Recently, an Indian cricketer and a movie about American baseball managed to give me a completely new perspective about sports. It is a little ironic that I chose to write an article with an Indian cricket connection at a time when it has reached a new low after disgraceful test series whitewashes in England and Australia, especially given that it would have been so much more a pleasure doing so after the euphoric World Cup victory. But you know what they say about life handing you lemons when melons are what you are looking for or something to that effect. However, it does give me an incredibly warm fuzzy feeling that at least I managed to time this around an event that in my view is as significant as winning the World Cup – the retirement of Rahul ‘The Wall’ Dravid. In a country of cricket fanatics, where idols become gods and where flamboyance and flashiness, however fleeting, are feted, Dravid exemplified good old fashioned words like hard work, determination, unflappable will and most importantly, hope. Dravid might have been prodigiously talented, but he always gave the impression that he achieved far more than what befitted that talent, by constantly challenging his limits, pushing his boundaries and working on his inadequacies.
I have always thought that the role of a fan or a viewer is less pronounced in sport as opposed to the film industry. In the latter, the work of a film crew achieves fruition only when it is seen by its audience, and they feel a sense of completeness when that happens. In sport, on the other hand, two teams playing each other even in the absence of any spectators can still play with almost the same intensity.
Need for an audience
One of the lone bright spots in the Indian cricket team’s tour down under was Dravid being the first non-Australian cricketer to be invited to address the Bradman oration, a little before the series started. Dravid’s speech covered a host of topics that included the feeling of playing for the country, the future of the three different formats of cricket, and most fascinatingly, the dwindling spectatorship at recent matches. There were two things that Dravid spoke about in this regard that took me by surprise. He has always seemed the kind of sportsman, who does what he does because of a complete love for the sport. To hear him talk about how cricketers are performers/entertainers and how they love an audience, and revel in and draw energy from the atmosphere of the stadium was a revelation.
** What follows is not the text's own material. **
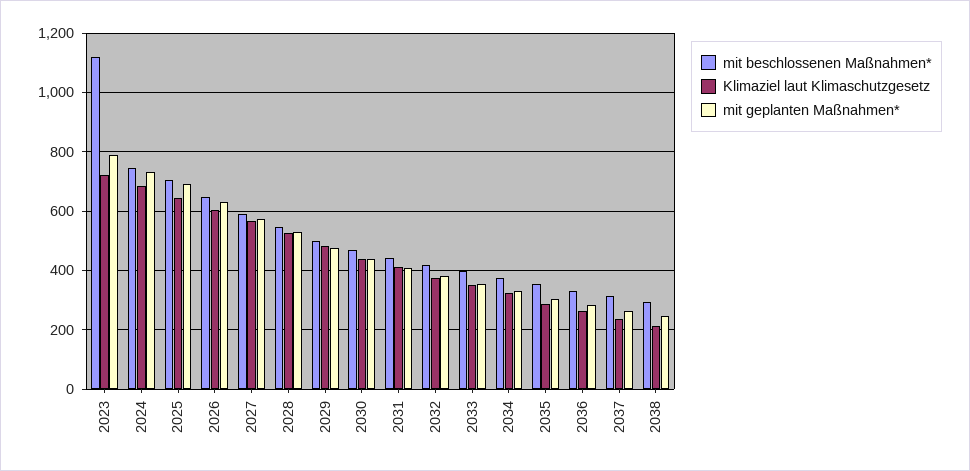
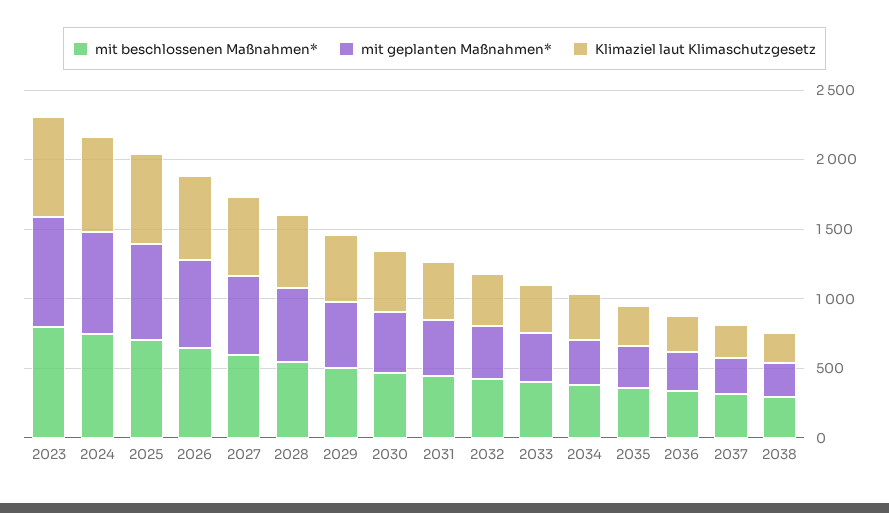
mit beschlossenen Maßnahmen*, 2023: 1125 -> 800

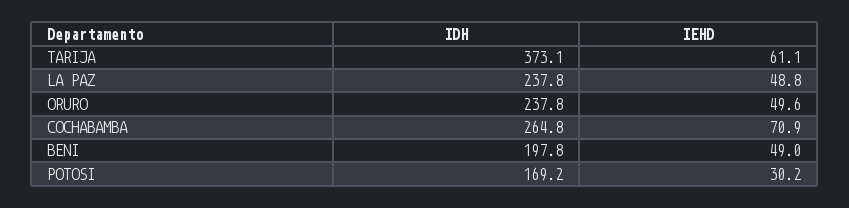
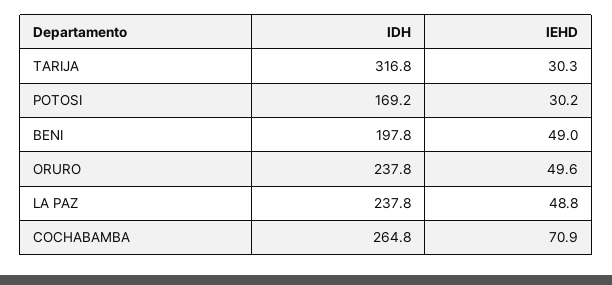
IDH, TARIJA: 373.1 -> 316.8
IEHD, TARIJA: 61.1 -> 30.3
I have always thought that the role of a fan or a viewer is less pronounced in sport as opposed to the film industry. In the latter, the work of a film crew achieves fruition only when it is seen by its audience, and they feel a sense of completeness when that happens. In sport, on the other hand, two teams playing each other even in the absence of any spectators can still play with almost the same intensity, and derive almost the same personal satisfaction and enjoyment. I agree that spectator appreciation is significant and can elevate sport to an entirely different level but to see Dravid, who has always shied away from attention, maintained a low profile and just enjoyed playing his game, attach so much importance to being watched was surprising.
Sports as a business
Dravid also talked about the effect of falling viewership on television ratings and consequently, the fall in advertising and inflow of money into the sport. It was interesting to note that he was viewing his sport from a completely financial perspective, abstracting it out to a business that needs consumers and investors to survive. Those thoughts were further reinforced when I watched the movie Moneyball. Brad Pitt stars as the general manager of a financially strapped baseball team who recruits a Yale economics graduate played by Jonah Hill, with some new-fangled ideas on assessing player value and team selection, as the assistant general manager. The film explores how in the absence of a level playing field due to financial inequalities between the teams, the new method helps the Oakland Athletics squeeze out a high bang for the buck from their budget and go on to a record breaking 20 consecutive wins. Jonah Hill, being cast against type in a serious role, is quite impressive in conveying the eagerness of seeing his unorthodox methods put to test but it is hard to tell exactly what his character’s feelings for the game are – whether he is a real sports fan or if he just sees the game as a testing ground for his ideas.
The ever dependable Philip Seymour Hoffman plays the role of the coach struggling to come to grips with the unconventional approach adopted by the general manager.
It is easy to draw parallels to an old experienced hand at a corporate set up reacting to a drastic reorganisation, where he is forced to work under a young yuppie MBA, and all systems and processes have been computerised and nothing works the way it used to. The new system calls for throwing away conventional ways of relying on a scout’s experience and intuition in picking players and moving to a more quantitative way of evaluating a player’s worth. This very idea calls for abandoning all romantic notions of sport – where gut and instinct can count more than numbers, ratings and statistics; where a player, weak on paper, but when backed can throw up a performance that defies logic, and instead, viewing sport as a business and the team as a company that needs cold, clinical calculations to survive, to do well.
Often times such as when Sachin Tendulkar walked with the childlike grin, which has remained unchanged over the years, after the World Cup win or when Dravid, drenched in sweat, pumped his scrawny arms after scripting yet another test victory, it is easy to forget it ain’t just a game. And it probably never was.